Коромыслов первый раз без отца заговорил с Варенькой, и она была несколько удивлена. Его ладони были теплые и влажные, и Варя ощутила это даже через бумагу, в которую были завернуты цветы. Смущенно уткнулась в бутоны лицом, вдыхая аромат.
– И вот еще, Варвара Григорьевна, опять же в честь помолвки хотел бы преподнести один предмет, – рука Коромыслова исчезла в кармане сюртука и появилась вновь с бархатной коробочкой. Он открыл ее, предлагая Варе посмотреть содержимое. Оно было прекрасно! Варенька никогда не имела золотых украшений, в ее доме это было не принято, поэтому среди ее девичьих аксессуаров были только серебряные и оловянные безделушки. В коробочке блестело золотое колечко, небольшое, но с изящными завитками по краям покрытого голубой глазурью замочка. Конечно, в лавках ювелиров на Сибирской она видела такие изделия, но стоили они достаточно дорого, и просить папеньку купить она не осмеливалась.

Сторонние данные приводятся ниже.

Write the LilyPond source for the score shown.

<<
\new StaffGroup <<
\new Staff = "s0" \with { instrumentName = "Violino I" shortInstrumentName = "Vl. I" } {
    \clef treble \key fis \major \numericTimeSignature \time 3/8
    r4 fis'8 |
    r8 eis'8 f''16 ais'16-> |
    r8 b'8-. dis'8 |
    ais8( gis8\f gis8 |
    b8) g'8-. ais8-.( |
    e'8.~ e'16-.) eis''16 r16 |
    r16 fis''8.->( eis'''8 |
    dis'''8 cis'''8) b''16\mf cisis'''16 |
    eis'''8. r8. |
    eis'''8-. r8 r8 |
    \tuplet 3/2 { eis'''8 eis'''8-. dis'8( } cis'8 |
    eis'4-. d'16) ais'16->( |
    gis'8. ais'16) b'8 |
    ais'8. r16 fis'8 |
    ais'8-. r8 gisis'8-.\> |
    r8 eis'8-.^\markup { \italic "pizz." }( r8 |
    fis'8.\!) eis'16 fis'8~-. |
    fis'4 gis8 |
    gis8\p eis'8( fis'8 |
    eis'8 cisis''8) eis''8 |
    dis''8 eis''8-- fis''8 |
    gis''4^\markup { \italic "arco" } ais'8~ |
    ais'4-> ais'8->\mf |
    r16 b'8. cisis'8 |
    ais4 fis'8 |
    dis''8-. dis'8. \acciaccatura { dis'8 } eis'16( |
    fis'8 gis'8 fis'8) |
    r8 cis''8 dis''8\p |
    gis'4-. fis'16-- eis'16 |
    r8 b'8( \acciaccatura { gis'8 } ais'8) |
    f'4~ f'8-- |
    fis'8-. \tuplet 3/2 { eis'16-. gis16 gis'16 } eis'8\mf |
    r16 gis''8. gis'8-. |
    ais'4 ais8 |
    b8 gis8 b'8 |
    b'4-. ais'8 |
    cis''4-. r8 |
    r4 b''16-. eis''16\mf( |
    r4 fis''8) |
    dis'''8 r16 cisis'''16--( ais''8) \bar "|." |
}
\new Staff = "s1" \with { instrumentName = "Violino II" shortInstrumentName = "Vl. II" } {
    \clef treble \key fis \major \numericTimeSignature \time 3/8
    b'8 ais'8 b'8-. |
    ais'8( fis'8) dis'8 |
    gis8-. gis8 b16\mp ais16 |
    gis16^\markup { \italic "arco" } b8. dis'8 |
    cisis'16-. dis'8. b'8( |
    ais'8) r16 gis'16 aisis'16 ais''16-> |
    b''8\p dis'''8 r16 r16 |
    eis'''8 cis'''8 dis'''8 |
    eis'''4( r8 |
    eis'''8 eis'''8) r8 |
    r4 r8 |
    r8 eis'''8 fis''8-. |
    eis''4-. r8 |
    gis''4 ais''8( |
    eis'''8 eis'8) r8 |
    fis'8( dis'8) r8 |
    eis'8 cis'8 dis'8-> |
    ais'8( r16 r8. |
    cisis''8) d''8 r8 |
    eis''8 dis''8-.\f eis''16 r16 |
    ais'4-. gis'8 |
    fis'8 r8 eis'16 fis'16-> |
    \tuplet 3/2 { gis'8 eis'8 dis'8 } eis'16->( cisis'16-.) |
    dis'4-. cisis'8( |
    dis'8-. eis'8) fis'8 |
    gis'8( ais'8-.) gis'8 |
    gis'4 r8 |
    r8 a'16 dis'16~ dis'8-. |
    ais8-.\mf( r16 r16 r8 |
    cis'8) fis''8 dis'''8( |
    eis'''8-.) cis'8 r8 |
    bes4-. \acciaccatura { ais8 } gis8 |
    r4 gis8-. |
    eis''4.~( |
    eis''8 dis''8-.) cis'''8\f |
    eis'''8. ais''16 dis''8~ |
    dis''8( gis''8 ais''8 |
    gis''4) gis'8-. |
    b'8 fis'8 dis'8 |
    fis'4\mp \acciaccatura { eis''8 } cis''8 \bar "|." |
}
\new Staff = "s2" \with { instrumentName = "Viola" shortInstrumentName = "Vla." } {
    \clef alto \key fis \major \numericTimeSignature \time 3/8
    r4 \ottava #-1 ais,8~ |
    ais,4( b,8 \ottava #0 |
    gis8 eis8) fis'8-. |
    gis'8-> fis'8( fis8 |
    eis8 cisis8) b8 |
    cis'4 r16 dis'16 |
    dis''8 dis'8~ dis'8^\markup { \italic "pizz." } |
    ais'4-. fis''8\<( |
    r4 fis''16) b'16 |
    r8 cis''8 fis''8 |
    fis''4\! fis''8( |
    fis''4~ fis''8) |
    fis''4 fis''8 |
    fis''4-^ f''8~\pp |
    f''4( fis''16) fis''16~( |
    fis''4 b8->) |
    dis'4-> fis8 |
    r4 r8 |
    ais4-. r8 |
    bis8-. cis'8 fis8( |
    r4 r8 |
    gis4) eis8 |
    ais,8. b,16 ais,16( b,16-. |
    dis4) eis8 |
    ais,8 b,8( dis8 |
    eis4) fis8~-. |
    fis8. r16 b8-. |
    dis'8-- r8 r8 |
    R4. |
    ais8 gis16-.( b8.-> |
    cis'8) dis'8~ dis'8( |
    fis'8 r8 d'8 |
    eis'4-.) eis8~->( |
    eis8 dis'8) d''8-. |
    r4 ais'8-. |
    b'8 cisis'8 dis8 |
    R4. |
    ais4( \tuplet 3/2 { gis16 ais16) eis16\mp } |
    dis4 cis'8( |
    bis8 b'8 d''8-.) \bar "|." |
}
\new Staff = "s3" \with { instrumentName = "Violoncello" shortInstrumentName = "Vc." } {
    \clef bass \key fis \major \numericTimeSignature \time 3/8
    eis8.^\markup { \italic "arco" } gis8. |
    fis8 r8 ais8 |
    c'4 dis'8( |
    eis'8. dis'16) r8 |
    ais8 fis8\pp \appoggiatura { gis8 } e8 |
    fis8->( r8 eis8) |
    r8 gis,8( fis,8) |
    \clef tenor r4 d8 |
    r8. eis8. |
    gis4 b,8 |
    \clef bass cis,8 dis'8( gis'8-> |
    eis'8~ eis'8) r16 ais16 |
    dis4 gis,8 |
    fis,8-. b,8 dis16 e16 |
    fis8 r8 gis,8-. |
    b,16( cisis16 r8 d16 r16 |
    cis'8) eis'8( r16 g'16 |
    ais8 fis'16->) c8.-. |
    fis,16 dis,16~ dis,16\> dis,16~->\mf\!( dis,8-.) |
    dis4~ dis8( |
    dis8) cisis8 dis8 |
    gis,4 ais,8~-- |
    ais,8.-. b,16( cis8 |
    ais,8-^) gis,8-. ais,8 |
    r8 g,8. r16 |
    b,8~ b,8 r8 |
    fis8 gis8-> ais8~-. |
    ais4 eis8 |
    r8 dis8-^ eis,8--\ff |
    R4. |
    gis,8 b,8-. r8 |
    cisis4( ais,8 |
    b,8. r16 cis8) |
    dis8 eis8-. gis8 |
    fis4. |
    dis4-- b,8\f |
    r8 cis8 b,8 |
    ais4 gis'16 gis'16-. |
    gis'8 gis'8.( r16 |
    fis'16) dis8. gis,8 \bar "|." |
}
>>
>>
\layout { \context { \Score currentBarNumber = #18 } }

В тот же момент забылось всё: и письмо Василию, и мысли о замужестве. В глазах Вареньки стоял блеск золота и сияла признательность тому, кто это золото ей дарит. Забыв об этикете, она схватила коробочку, надела колечко на палец – «Кстати, подошло идеально, откуда он знает мой размер?» – и закружилась по комнате, вытягивая руку и улыбаясь замочку на кольце.
– Ах, не правда ли, Иван Николаевич, мне идет? Как красиво!
Коромыслов, самодовольно улыбаясь, стоял у двери, плотоядно оглядывая кружащуюся по комнате девушку. Это его законная добыча. Пока Варенька радовалась, всячески подставляя колечко лучам солнца и заставляя его играть желтыми искрами на пальце, он бросил взгляд на листок с кляксой, лежащий на столе.
– А что это вы, Варвара Григорьевна, пишете? Стишками балуетесь? А, нет, письмо вроде пишете. «Уважаемый Василий»… Кто этот Василий?
Варенька смущенно бросилась к столу, смяла недописанное письмо.
– Да так, просто мальчик. Никто.
– Вы, Варвара Григорьевна, сейчас уже находитесь в статусе. Вам некрасиво иметь романы. Извольте быть благоразумной, это кольцо есть клятва верности. Вы взяли кольцо – стало быть, вы поклялись мне быть супругой.
– Ах да, Иван Николаевич, простите, конечно, это совсем не то, что вы подумали, это…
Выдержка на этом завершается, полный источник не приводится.